Me: "Who has the best seat in the house, me or daddy?"

Adam: "Well, Daddy's is nice, but yours is best. Your's is squishier."

Monday, December 13, 2010

Getting along

This weekend some things happened that have compelled me to think a lot about how we all get along.  I remember back a ways, when, after riots broke out in Los Angeles, a remorseful Rodney King was quoted over and over saying "Can't we all just get along?"

My friend Chantal, a gentle Ghandi-like woman with beautiful blue eyes that see through the muck of things to get down to what is real, told me this weekend, "We are all human, and we are all just learning."

It seems like such a simple statement, but the pure wisdom in it cannot be ignored.  Each mortal that walks here beside us and including us, is simply that: mortal.  We are eternal beings, crammed into human forms, having no memory of our former home or life prior to this earth walk.  And there is not one of us here who has it all figured out, who has nothing left to learn, or who is so wise, polished, or experienced that she (or he) need not gather a few more morsels of understanding.  The beauty of it is this; though we, none of us, are done learning, it does not prevent any of us from being a teacher.  How amazing that we frail beings of limited insight into our own weaknesses can yet see clearly enough to at times be guide to a lost one, comforter to one who weeps, or witness to another as they grow through (and perhaps out of) their own weaknesses. 

And when our path collides with that of another in perhaps a less peaceful manner, isn't it best that we "get along", moving beyond what that moment brought?

I am so grateful that I have had, placed along my path, brother- and sister-souls who are my teachers.  More grateful still to share my path with a husband-friend who is learning like I am, and who is patient when I sometimes get stuck. 

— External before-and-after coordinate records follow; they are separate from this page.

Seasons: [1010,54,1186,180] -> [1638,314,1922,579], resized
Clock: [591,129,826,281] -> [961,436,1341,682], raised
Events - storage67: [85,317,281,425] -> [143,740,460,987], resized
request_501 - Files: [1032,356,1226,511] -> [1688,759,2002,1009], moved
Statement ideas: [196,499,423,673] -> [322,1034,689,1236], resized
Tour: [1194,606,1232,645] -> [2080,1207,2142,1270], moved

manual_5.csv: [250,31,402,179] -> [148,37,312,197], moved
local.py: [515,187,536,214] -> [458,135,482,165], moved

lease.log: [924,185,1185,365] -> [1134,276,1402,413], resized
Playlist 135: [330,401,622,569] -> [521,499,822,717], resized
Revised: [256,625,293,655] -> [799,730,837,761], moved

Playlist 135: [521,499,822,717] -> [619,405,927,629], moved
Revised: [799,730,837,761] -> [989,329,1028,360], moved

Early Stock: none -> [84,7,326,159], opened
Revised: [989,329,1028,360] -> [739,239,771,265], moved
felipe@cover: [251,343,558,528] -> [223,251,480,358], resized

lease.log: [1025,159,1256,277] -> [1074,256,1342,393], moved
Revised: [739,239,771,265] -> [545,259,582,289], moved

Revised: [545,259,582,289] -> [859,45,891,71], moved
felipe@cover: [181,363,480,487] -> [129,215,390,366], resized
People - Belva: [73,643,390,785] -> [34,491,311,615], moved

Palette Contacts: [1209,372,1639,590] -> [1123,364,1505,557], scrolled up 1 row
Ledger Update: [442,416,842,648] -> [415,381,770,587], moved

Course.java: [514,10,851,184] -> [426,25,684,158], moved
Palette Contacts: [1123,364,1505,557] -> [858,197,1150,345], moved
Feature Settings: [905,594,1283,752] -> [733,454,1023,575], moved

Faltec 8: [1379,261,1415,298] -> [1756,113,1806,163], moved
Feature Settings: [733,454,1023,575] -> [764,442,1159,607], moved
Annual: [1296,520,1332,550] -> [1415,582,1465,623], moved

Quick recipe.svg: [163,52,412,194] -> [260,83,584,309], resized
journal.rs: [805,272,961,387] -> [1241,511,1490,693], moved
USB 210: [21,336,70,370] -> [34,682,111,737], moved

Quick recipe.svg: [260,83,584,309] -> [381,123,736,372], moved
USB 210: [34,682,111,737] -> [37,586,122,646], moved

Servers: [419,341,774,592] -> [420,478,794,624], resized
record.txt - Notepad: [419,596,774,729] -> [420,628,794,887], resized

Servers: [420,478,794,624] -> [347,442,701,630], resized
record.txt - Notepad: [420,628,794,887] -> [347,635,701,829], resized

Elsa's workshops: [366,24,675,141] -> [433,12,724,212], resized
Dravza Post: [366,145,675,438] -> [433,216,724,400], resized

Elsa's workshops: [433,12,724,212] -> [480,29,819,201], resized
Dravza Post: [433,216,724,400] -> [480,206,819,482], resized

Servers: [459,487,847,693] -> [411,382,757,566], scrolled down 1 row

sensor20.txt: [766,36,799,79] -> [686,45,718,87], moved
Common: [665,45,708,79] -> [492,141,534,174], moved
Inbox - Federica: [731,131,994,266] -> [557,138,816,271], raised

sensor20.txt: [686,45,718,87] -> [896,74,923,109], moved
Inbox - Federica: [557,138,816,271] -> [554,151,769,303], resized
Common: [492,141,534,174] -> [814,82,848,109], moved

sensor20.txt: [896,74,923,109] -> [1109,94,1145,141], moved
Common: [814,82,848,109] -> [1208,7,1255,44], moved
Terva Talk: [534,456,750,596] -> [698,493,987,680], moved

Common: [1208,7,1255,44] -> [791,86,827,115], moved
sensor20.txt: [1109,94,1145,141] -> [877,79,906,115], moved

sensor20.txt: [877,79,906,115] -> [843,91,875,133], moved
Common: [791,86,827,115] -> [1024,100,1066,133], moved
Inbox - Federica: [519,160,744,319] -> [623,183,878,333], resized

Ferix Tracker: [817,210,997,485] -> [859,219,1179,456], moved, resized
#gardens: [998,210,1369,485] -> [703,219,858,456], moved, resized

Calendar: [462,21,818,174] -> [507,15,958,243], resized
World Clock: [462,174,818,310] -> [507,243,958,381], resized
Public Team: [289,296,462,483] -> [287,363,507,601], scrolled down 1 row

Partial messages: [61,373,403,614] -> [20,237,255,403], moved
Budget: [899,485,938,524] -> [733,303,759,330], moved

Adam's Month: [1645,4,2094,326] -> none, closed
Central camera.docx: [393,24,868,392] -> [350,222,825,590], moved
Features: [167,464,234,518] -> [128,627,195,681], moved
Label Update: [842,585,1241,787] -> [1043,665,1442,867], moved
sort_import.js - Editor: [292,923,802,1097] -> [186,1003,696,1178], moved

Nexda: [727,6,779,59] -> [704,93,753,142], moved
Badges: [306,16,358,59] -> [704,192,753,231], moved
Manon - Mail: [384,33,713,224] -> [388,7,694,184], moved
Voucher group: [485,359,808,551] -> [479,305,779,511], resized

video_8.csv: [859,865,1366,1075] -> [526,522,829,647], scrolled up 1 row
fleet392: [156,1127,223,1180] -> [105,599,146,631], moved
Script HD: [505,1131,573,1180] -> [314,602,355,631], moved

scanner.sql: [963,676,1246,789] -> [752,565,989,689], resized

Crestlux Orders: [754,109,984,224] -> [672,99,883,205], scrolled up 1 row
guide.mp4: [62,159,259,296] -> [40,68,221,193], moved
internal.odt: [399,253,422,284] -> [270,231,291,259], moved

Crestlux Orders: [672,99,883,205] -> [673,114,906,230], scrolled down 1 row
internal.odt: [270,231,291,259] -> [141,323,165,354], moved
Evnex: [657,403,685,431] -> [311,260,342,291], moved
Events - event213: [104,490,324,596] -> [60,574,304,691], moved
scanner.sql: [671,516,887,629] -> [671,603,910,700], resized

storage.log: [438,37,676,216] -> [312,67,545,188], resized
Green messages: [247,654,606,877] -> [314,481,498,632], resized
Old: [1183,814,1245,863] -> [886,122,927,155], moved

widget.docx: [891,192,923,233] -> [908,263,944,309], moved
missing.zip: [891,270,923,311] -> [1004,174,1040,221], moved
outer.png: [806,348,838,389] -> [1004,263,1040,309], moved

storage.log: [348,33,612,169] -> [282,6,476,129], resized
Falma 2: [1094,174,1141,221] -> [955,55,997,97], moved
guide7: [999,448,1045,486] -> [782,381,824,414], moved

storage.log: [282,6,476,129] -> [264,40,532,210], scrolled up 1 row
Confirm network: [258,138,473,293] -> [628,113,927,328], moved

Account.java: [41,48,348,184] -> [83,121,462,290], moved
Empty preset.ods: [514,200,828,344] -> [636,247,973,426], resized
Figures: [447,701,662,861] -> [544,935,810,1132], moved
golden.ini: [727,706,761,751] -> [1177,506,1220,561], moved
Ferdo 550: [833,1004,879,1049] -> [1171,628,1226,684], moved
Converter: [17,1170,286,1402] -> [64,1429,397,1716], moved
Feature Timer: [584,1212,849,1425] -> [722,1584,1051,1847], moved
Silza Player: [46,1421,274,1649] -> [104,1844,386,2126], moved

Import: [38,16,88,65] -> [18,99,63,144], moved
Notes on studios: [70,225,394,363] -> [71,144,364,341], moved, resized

Saturday night I was in a craft store picking up a few things.  As I reached the checkout stands, I saw, a ways off, my friend and mentor, Kathy, talking on her phone.  As I poked my head out around a display to say hello, her eyes filled with tears and as I hugged her and asked how she was, she said "Better, now that you are here.  I just found out that my mother is dieing.  I feel like Heavenly Father just brought you to me because I needed you."  After the many, many times Kathy has been there because I needed her, I got the chance to be there for her. 

Maybe that's what it means when they say we should "get along with each other".  It's not just about moving along our way, but helping others, and being helped by them, as we all get along home.

1 comment:

rebekahmott said...

Very thoughtful writing and very deep. I amazed at how simple life sounds and how hard it is to live. I will try harder.